In the court filings, several nanopore scientists claim that Chen worked as a graduate student at Mark Akeson's laboratory at UCSC, where the defendant's work allegedly resulted in patented technology.
UCSC requires students to sign documents stating that the university will hold any patents on inventions made in campus labs with campus equipment. The university would then compensate the scientist who made the discovery.
Chen filed the correct patent applications with the university but then allegedly left the program to start Genia, according to a blog post by Keith Robison.
UCSC reportedly contacted Chen to obtain “patent-related documents,” but Chen allegedly failed to return communications. Meanwhile, Chen and Genia Technologies allegedly filed similar patents to the ones that Chen had begun to file at the university. Due to the conflict, the university did not complete the patent paperwork on various Chen inventions.

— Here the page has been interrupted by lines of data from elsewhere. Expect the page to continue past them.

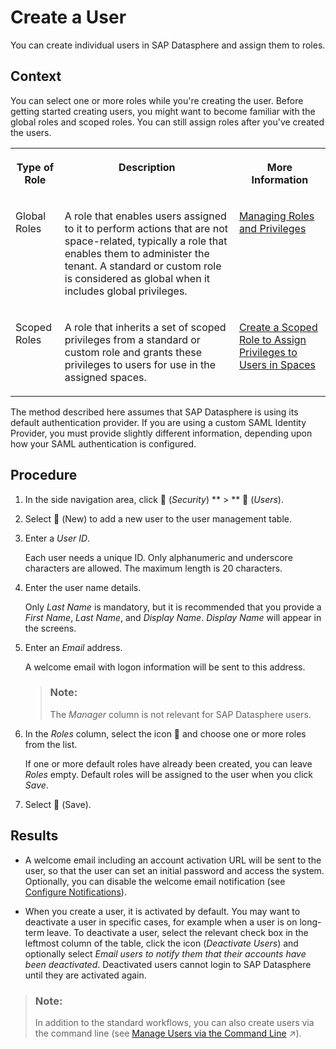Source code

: <!-- loio58d4b24f766c4879b71c33f8e8dd5da8 -->

<link rel="stylesheet" type="text/css" href="../css/sap-icons.css"/>

# Create a User

You can create individual users in SAP Datasphere and assign them to roles.



<a name="loio58d4b24f766c4879b71c33f8e8dd5da8__context_mgz_hjz_1fb"/>

## Context

You can select one or more roles while you're creating the user. Before getting started creating users, you might want to become familiar with the global roles and scoped roles. You can still assign roles after you've created the users.


<table>
<tr>
<th valign="top">

Type of Role

</th>
<th valign="top">

Description

</th>
<th valign="top">

More Information

</th>
</tr>
<tr>
<td valign="top">

Global Roles

</td>
<td valign="top">

A role that enables users assigned to it to perform actions that are not space-related, typically a role that enables them to administer the tenant. A standard or custom role is considered as global when it includes global privileges.

</td>
<td valign="top">

[Managing Roles and Privileges](managing-roles-and-privileges-3740dac.md) 

</td>
</tr>
<tr>
<td valign="top">

Scoped Roles

</td>
<td valign="top">

A role that inherits a set of scoped privileges from a standard or custom role and grants these privileges to users for use in the assigned spaces.

</td>
<td valign="top">

[Create a Scoped Role to Assign Privileges to Users in Spaces](create-a-scoped-role-to-assign-privileges-to-users-in-spaces-b5c4e0b.md)

</td>
</tr>
</table>

The method described here assumes that SAP Datasphere is using its default authentication provider. If you are using a custom SAML Identity Provider, you must provide slightly different information, depending upon how your SAML authentication is configured.



## Procedure

1.  In the side navigation area, click <span class="FPA-icons-V3"></span> \(*Security*\) ** \> ** <span class="FPA-icons-V3"></span> \(*Users*\).

2.  Select <span class="FPA-icons-V3"></span> \(New\) to add a new user to the user management table.

3.  Enter a *User ID*.

    Each user needs a unique ID. Only alphanumeric and underscore characters are allowed. The maximum length is 20 characters.

4.  Enter the user name details.

    Only *Last Name* is mandatory, but it is recommended that you provide a *First Name*, *Last Name*, and *Display Name*. *Display Name* will appear in the screens.

5.  Enter an *Email* address.

    A welcome email with logon information will be sent to this address.

    > ### Note:  
    > The *Manager* column is not relevant for SAP Datasphere users.

6.  In the *Roles* column, select the icon <span class="FPA-icons-V3"></span> and choose one or more roles from the list.

    If one or more default roles have already been created, you can leave *Roles* empty. Default roles will be assigned to the user when you click *Save*.

7.  Select <span class="FPA-icons-V3"></span> \(Save\).




## Results

-   A welcome email including an account activation URL will be sent to the user, so that the user can set an initial password and access the system. Optionally, you can disable the welcome email notification \(see [Configure Notifications](../Monitoring-SAP-Datasphere/configure-notifications-4388411.md)\).

-   When you create a user, it is activated by default. You may want to deactivate a user in specific cases, for example when a user is on long-term leave. To deactivate a user, select the relevant check box in the leftmost column of the table, click the icon \(*Deactivate Users*\) and optionally select *Email users to notify them that their accounts have been deactivated*. Deactivated users cannot login to SAP Datasphere until they are activated again.


> ### Note:  
> In addition to the standard workflows, you can also create users via the command line \(see [Manage Users via the Command Line](https://help.sap.com/viewer/9b8363ae47c347de9a027c0e5567a37a/DEV_CURRENT/en-US/72dc33a8f41944f78318138bc1a57307.html "Users with a DW Administrator role (or with equivalent privileges) can list, create, update, and delete users via the command line.") :arrow_upper_right:\).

The university filed a lawsuit against Chen and Genia Technologies in the U.S. District Court for the Northern District of California, requesting ownership of the patents filed by Chen and Genia Technologies that were initiated at the university lab. The university is also seeking Chen to declare that the true inventors behind the patented technology are him and his UCSC colleagues.
Additionally, UCSC requests that all profits Genia has made off the patented products be given to the university Chen’s and that business partner not be credited for any of the inventions.

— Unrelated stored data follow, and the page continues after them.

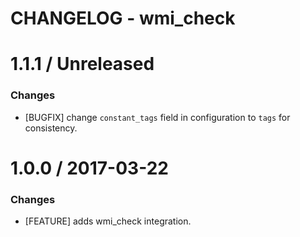 # CHANGELOG - wmi_check

1.1.1 / Unreleased
==================

### Changes

* [BUGFIX] change `constant_tags` field in configuration to `tags` for consistency.

1.0.0 / 2017-03-22
==================

### Changes

* [FEATURE] adds wmi_check integration.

The evidence against Chen is strong as his signature is on all of the patent documents that were in the filing process during his time at UCSC, and many of Genia’s inventions have similarities with innovations he was involved with at the university.
Genia Technologies is “nanopore-based sequencing company dedicated to making genetic testing easy and affordable,” according to the company's website. Nanopore sequencing is used for DNA sequencing, particularly when determining the order of nucleotides.
Genia says that the application of its technologies will aid in the “diagnosis of cancers and infectious diseases, non-invasive prenatal testing, matching the right drug to the right patient (PGx) and identification of genetic diseases.”
The company was founded in March 2009, a year after Chen graduated from UCSC. Genia Technologies was acquired by Roche, a Swiss healthcare company, on June 2, 2014 for $125 million.